▸ **PROMPT**
Tally the lines in the listing below that include "Volume". Answer with the count and nothing more.

------------------------------------------------------------

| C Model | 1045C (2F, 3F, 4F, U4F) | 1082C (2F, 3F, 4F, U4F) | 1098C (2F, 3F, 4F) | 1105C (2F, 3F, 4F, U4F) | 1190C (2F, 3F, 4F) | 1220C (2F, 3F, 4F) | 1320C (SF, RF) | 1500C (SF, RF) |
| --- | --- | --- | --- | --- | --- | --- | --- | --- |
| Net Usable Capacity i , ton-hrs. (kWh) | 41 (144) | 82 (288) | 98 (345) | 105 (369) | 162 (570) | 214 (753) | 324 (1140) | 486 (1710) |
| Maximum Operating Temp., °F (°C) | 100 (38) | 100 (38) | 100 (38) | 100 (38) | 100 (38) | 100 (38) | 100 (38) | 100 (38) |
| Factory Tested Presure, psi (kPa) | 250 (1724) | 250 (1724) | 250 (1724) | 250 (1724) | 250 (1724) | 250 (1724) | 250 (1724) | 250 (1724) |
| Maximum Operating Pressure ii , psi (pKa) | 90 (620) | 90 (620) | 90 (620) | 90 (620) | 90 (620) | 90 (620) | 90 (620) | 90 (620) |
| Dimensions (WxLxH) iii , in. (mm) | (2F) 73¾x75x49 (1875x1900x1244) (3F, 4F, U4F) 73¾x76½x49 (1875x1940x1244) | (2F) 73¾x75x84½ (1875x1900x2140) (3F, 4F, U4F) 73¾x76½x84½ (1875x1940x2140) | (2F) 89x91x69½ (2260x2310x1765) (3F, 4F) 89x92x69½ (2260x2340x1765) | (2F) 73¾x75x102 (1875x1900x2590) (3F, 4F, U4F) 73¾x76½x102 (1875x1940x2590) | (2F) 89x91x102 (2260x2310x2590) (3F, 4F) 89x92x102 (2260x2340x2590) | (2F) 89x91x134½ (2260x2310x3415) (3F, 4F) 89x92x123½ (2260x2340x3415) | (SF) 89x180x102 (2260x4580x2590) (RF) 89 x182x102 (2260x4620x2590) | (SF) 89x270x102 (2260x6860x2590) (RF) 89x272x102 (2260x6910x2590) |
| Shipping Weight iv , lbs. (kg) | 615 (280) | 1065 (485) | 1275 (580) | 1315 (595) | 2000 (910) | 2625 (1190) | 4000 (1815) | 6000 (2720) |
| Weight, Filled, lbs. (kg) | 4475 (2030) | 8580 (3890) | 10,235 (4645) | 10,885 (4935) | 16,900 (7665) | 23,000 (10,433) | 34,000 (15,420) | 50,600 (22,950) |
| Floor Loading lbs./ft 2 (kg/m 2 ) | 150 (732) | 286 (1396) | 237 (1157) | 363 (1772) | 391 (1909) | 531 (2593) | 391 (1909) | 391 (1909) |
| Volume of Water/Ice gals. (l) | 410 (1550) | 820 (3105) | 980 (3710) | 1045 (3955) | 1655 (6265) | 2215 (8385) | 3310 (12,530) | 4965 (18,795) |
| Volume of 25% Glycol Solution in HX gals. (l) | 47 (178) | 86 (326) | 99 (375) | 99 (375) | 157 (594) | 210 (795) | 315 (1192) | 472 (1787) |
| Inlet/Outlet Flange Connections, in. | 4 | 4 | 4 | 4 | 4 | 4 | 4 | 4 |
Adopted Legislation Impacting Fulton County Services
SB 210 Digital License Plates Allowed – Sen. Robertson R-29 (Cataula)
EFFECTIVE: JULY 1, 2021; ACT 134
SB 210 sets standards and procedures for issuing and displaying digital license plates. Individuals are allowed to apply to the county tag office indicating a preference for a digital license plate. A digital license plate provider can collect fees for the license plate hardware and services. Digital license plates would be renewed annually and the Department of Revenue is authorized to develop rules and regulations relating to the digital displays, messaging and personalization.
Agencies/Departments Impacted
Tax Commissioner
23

------------------------------------------------------------

▸ **EXERCISE SOLUTION**
2